2.1.1 Negation Justification

What is Negation in This Context?

Negation acts as an output inhibit function. It’s a straightforward, deterministic fail-safe mechanism: if the system’s cross-checking detects an anomaly, negation forces the system into a defined safe state. For example, a non-weldable relay contact may fall open by gravity, disconnecting the output when the relay coil isn’t energized. In simple terms, negation prevents a potentially faulty voter result from triggering a hazardous output, closing diagnostic and fail-safe gaps that the voter alone cannot address.

Why is Negation Recommended?

  • Simplifies Safety Arguments and Verification: A single, conservative reaction (inhibit/negate) is easier to prove correct across various failure scenarios than complex fault handling in the voter or application logic. This simplicity is crucial for safety audits and certification.
  • Isolates Voter Faults: If a voter (where all independent branches converge) fails, it might incorrectly assert an output even when branch diagnostics indicate a problem. Negation provides a separate, simple reaction path that doesn’t depend on the voter being correct.
  • Ensures Deterministic Safe Behavior: When a fault is detected, the system must enter a clearly defined safe state. Negation is a minimal, easily analyzed mechanism to achieve this reliably.
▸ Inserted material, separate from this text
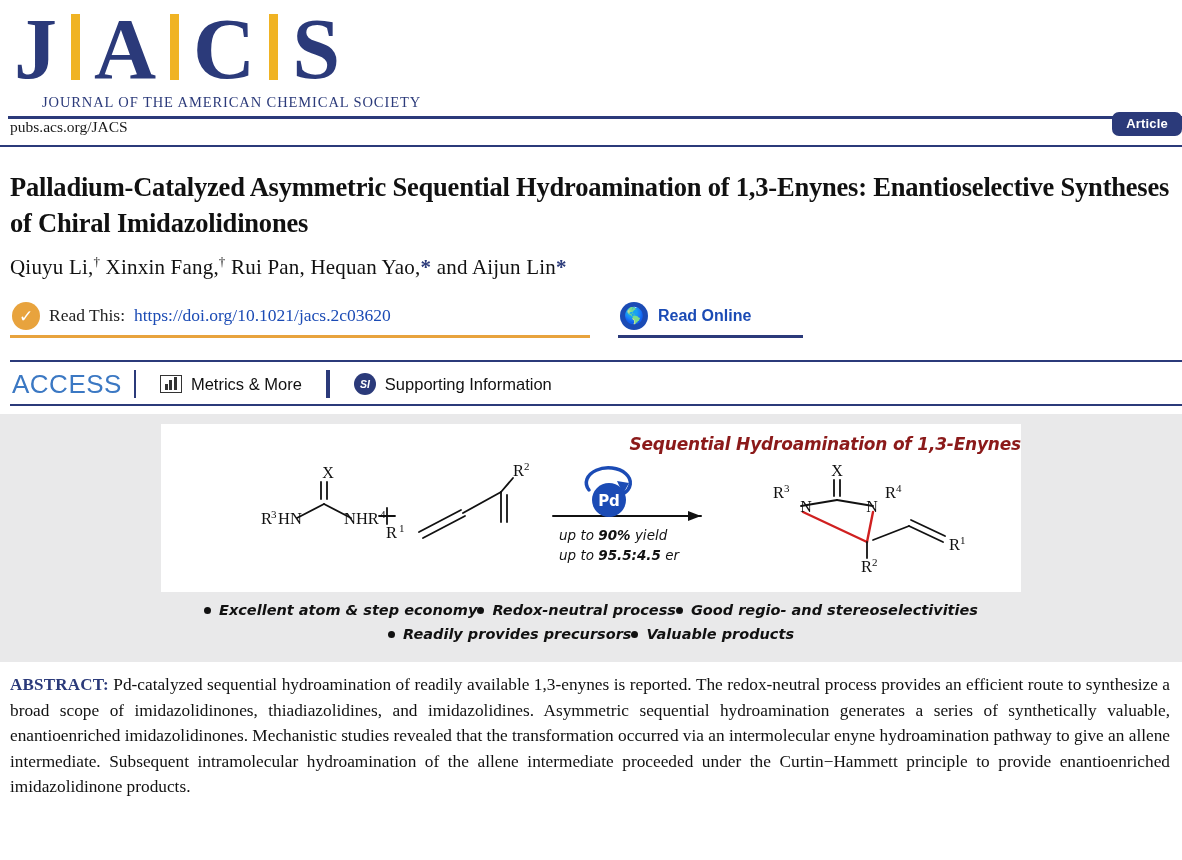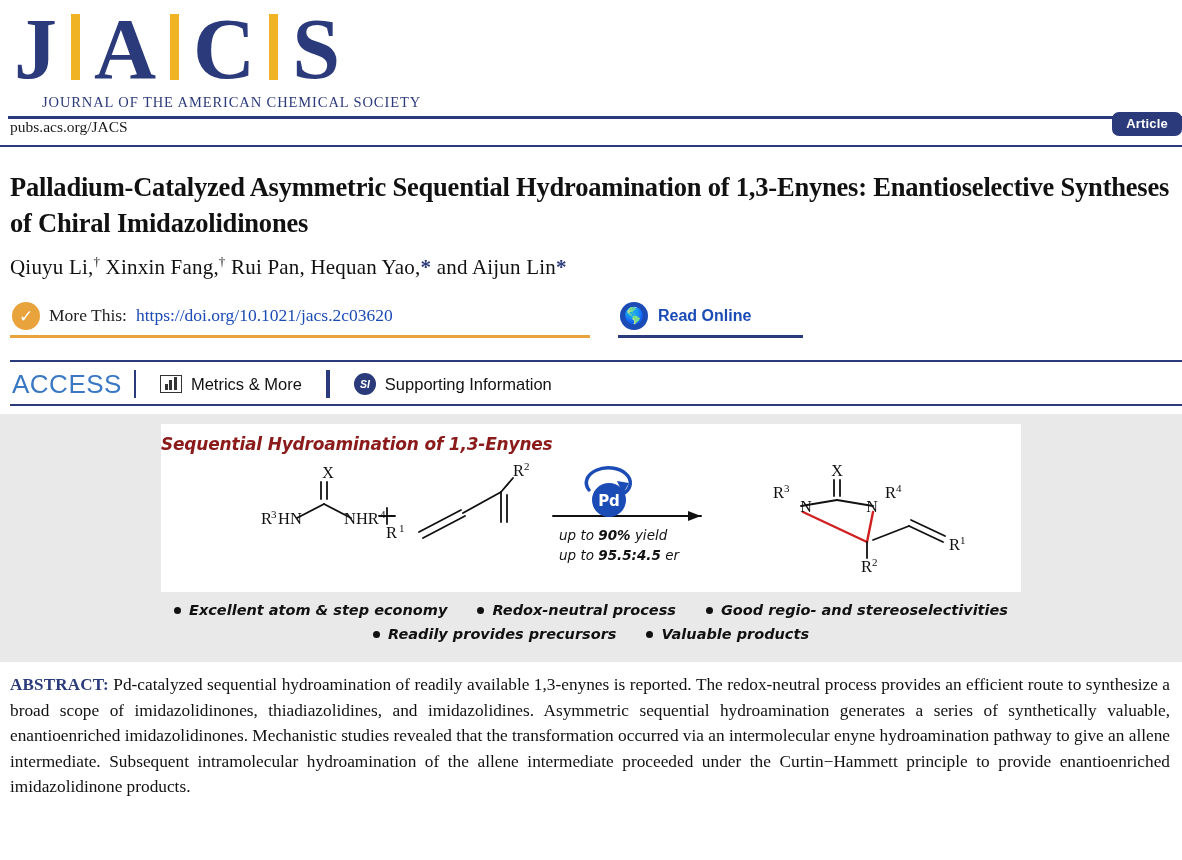"More This:" span.cite-label { text: More -> Read }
Why Use Cross-Checks to Trigger Negation?

  • In high Safety Integrity Level (SIL) systems, parallel processing is performed by isolated subsystems. Diagnosing these subsystems also requires independent entities. Cross-checking allows each branch to diagnose the others without extra hardware, simplifying the topology and reducing costs.
  • Cross-checks reduce Common-mode and latent fault risks. If cross-checking reveals timing, plausibility or internal state anomalies that the voter outcome alone doesn’t catch, negation ensures these hidden issues can’t result in unsafe actions.